Background: Risk for low trauma fracture is increased by >30% after ischemic stroke. Additionally, in the IRIS trial pioglitazone therapy prevented ischemic stroke but increased fracture risk. We derived a risk score to predict risk of fracture one year after ischemic stroke. Methods: The Fracture Risk after Ischemic Stroke (FRAC-Stroke) Score was derived in 20,435 ischemic stroke patients from the Ontario Stroke Registry discharged from 2003-2012, using Fine-Gray competing risk regression. Candidate variables were medical conditions included in the validated World Health Organization FRAX risk score complemented by variables related to stroke severity. Registry patients were linked to population-based Ontario health administrative data to identify low trauma fractures (defined as any fracture of the femur, forearm, humerus, pelvis or vertebrae, excluding fractures resulting from trauma, motor vehicle accidents, falls from a height or in people with active cancer). The score was externally validated in 13,698 other ischemic stroke patients in the population-based Ontario stroke audit (2002-2012).
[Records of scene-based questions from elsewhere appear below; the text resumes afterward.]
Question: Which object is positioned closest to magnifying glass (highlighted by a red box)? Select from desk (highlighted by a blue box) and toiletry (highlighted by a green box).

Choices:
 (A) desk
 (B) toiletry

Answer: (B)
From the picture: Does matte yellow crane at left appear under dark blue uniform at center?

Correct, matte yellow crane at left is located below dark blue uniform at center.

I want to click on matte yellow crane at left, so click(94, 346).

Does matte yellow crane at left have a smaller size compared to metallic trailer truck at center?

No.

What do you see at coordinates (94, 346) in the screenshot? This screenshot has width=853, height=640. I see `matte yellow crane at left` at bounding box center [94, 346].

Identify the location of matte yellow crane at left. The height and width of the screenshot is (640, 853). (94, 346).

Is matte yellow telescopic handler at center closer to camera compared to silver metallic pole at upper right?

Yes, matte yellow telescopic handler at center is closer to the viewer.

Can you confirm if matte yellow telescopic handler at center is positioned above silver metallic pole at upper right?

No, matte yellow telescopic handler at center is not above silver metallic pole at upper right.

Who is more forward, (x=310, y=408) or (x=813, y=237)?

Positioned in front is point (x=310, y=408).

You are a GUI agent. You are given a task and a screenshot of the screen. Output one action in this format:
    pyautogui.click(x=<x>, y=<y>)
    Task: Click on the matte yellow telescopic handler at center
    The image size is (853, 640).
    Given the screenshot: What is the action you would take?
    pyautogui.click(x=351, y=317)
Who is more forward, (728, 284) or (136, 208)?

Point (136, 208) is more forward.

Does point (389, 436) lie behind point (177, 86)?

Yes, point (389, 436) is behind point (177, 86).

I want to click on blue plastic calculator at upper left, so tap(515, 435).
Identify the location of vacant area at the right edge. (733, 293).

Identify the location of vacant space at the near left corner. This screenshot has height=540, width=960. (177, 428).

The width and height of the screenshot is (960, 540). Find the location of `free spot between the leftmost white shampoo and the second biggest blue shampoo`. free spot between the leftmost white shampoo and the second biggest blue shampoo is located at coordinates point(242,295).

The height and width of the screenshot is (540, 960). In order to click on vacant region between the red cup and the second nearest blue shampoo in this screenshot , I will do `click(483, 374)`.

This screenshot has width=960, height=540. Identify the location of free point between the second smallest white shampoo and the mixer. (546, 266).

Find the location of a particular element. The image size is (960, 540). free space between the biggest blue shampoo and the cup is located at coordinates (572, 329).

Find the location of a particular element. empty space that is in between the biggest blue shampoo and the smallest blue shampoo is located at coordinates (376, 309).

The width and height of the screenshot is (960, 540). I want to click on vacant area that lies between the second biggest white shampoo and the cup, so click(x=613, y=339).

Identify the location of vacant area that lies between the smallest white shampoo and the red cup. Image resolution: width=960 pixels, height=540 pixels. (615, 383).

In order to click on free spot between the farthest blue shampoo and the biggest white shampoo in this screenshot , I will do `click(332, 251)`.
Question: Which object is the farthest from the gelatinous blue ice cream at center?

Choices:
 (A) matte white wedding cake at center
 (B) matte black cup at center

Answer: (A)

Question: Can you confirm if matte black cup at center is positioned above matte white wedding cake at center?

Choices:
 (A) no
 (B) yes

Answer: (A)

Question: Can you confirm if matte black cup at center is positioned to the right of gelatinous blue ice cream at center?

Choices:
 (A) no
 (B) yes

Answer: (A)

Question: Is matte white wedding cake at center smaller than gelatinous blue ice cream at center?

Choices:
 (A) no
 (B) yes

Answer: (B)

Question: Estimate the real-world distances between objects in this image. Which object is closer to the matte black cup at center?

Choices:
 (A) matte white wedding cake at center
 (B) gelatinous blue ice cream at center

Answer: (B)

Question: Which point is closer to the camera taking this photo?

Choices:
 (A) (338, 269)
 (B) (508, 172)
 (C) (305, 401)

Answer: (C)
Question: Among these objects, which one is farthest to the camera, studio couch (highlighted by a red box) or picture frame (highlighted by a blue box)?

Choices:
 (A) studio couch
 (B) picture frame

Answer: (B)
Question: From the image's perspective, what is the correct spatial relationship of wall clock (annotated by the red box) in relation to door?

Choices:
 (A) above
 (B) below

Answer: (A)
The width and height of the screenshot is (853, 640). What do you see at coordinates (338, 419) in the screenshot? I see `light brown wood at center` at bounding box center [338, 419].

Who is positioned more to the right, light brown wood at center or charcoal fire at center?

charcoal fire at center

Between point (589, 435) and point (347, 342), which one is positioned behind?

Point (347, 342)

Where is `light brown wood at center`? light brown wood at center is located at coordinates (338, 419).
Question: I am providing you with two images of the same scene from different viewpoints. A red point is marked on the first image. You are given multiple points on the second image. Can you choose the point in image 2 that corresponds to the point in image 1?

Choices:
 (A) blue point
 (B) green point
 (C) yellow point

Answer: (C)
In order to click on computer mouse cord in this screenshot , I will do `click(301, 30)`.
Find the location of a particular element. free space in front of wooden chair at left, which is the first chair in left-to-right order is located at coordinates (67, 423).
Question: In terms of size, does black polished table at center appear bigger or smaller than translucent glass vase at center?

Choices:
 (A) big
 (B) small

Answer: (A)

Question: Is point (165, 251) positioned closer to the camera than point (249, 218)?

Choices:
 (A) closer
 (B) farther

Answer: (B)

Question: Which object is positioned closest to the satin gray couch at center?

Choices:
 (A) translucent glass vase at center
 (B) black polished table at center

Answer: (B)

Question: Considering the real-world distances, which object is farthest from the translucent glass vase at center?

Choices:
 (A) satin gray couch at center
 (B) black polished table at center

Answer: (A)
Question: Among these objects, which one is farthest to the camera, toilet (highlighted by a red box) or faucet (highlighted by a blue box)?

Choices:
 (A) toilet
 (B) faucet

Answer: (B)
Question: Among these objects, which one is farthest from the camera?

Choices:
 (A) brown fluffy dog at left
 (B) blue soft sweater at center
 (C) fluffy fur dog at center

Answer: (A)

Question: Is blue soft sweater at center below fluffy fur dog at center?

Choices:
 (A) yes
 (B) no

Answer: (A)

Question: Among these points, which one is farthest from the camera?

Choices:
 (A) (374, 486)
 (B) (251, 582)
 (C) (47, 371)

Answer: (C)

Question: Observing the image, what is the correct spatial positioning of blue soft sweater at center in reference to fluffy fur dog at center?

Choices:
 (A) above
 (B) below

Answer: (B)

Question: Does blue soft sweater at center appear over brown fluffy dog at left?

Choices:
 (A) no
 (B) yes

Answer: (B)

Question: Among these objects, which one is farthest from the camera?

Results: Mean age was 72; 42% were women. Low trauma fracture occurred within 1 year of discharge in 741/20435 (3.6%); cumulative incidence increased linearly throughout follow-up. Age, discharge modified Rankin score (mRS), and history of arthritis, osteoporosis, falls and previous fracture contributed significantly to the model. Model discrimination was good (c statistic 0.72). Including discharge mRS significantly improved discrimination (relative integrated discrimination index 8.7%). Fracture risk was highest in patients with mRS 3 and 4 but lowest in bedbound patients (mRS 5). From the lowest to the highest FRAC-Stroke quintile the cumulative incidence of 1-year low trauma fracture increased from 1% to 9%. Predicted and observed rates of fracture were similar in the external validation cohort. Conclusion: The FRAC-Stroke score allows the clinician to identify ischemic stroke patients at higher risk of low trauma fracture within one year. This information might be used to target patients for early bone densitometry screening to diagnose and manage osteoporosis, and to estimate baseline risk prior to starting pioglitazone therapy.